Herbs (Global Traditional) · European
Equisetum arvense
Moderate Evidencebotanical
Hermetica Superfood Encyclopedia
Horsetail extract (Equisetum arvense) contains high concentrations of silica and flavonoids that support urinary health and blood pressure regulation. Clinical studies demonstrate diuretic effects comparable to hydrochlorothiazide without significant electrolyte imbalance.
Equisetum arvense, commonly known as horsetail, is a perennial herb from the Equisetaceae family native to temperate regions worldwide, including Europe, Asia, and North America. The aerial parts (stems) are harvested during the sterile phase in summer and processed into standardized dry extracts, often standardized to contain specific levels of silica or flavonoids.
Two double-blind randomized controlled trials have evaluated standardized E. arvense extract (900mg/day): one crossover trial (n=36, PMID: 24723963) demonstrated diuretic effects equivalent to hydrochlorothiazide, and another (n=58, PMID: 35168030) showed similar blood pressure reduction in hypertensive patients over 3 months.

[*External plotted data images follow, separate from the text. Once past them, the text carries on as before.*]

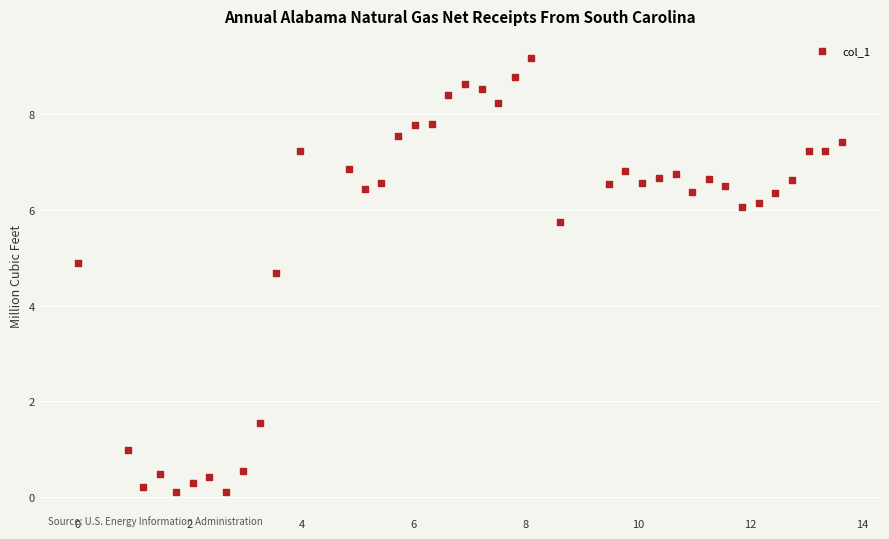

What Y value in the scatter plot is closest to 4?

4.7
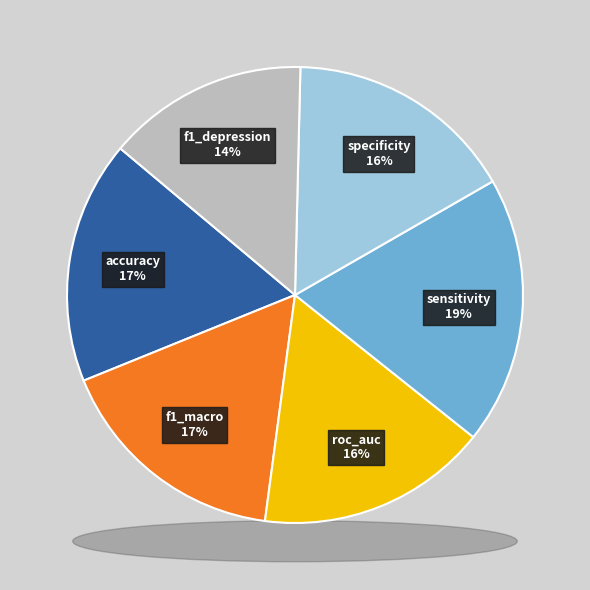

Is the sum of specificity and accuracy greater than half?

No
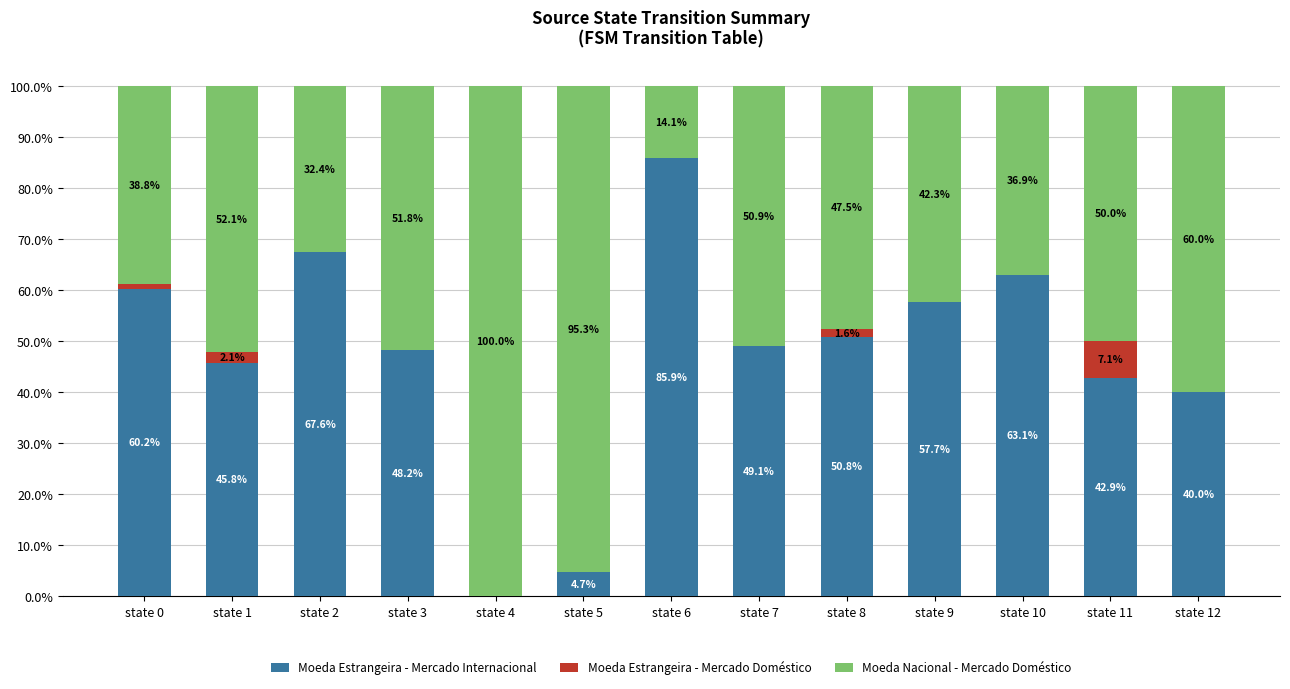

What is the total value across all series at state 12?

100.0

Additional pilot studies have examined silicon absorption (PMID: 34706374) and topical wound healing applications (PMID: 26019907).
Clinically studied dosage for standardized dry extract: 900mg/day divided into three 300mg capsules, taken for 4 days (diuretic effect) or 3 months (hypertension management). No clinical data available for powder or other forms. Consult a healthcare provider before starting any new supplement.
Equisetum arvense (horsetail) is characterized by exceptionally high silicon (silica) content as its defining nutritional feature. Silica (SiO2) comprises approximately 5–8% of dry weight, present primarily as monosilicic acid and silica gel forms; aqueous tea extraction yields bioavailable monosilicic acid at approximately 4.9 mg Si per 500mL serving (confirmed via ICP-MS, PMID: 34706374). Mineral profile includes potassium (approximately 1.0–2.5% dry weight, relevant to diuretic mechanism), calcium (approximately 0.5–1.2% dry weight), magnesium (approximately 0.1–0.3% dry weight), manganese (approximately 20–50 mg/kg dry weight), and trace iron. Flavonoids present at approximately 0.2–1.0% dry weight, dominated by kaempferol glycosides (kaempferol-3-sophoroside, kaempferol-3-glucoside) and quercetin derivatives, with isoquercitrin identified as a key bioactive contributor to diuretic activity. Phenolic acids include caffeic acid esters (di-E-caffeoyl-meso-tartaric acid, equisetonin) at approximately 0.1–0.5% dry weight. Alkaloids include trace nicotine (0.00004%) and 3-methoxypyridine at low concentrations. Thiaminase enzyme is present in raw plant (destroyed by drying/heat processing). Protein content is low at approximately 2–4% dry weight, consisting largely of structural proteins. Crude fiber constitutes approximately 30–40% dry weight, primarily insoluble silica-bound and cellulosic fractions. Fat content is negligible (<1% dry weight). Ascorbic acid present at approximately 5–7 mg/100g fresh weight. Bioavailability note: silicon absorption from tea form is confirmed and superior to solid extract forms; flavonoid bioavailability is moderate and enhanced by hot aqueous extraction. Thiaminase activity is neutralized in standardized dried/tea preparations used in clinical studies.
Horsetail's silica content and flavonoids including quercetin and kaempferol enhance renal sodium excretion through modulation of aquaporin channels and sodium-potassium pumps. The silica compounds directly affect mineralocorticoid receptor sensitivity, promoting diuresis while maintaining potassium homeostasis. Phenolic compounds provide additional vasodilatory effects through nitric oxide pathway activation.
A randomized controlled trial in 36 healthy males demonstrated horsetail extract's diuretic efficacy equivalent to hydrochlorothiazide 25mg daily without significant electrolyte disturbances. Another study of 58 stage I hypertension patients showed blood pressure reductions of ≥10 mmHg, matching hydrochlorothiazide's antihypertensive effects. Silicon bioavailability studies confirm enhanced resorption from horsetail preparations. Current evidence is promising but limited to small-scale trials requiring larger confirmatory studies.
Horsetail is generally well-tolerated but may cause mild gastrointestinal upset and increased urination frequency. Potential interactions exist with lithium medications due to enhanced renal clearance and with thiazide diuretics due to additive effects. Contraindicated in pregnancy, kidney disease, and heart failure due to fluid-electrolyte concerns. Long-term use may theoretically cause thiamine depletion, though clinical significance remains unclear.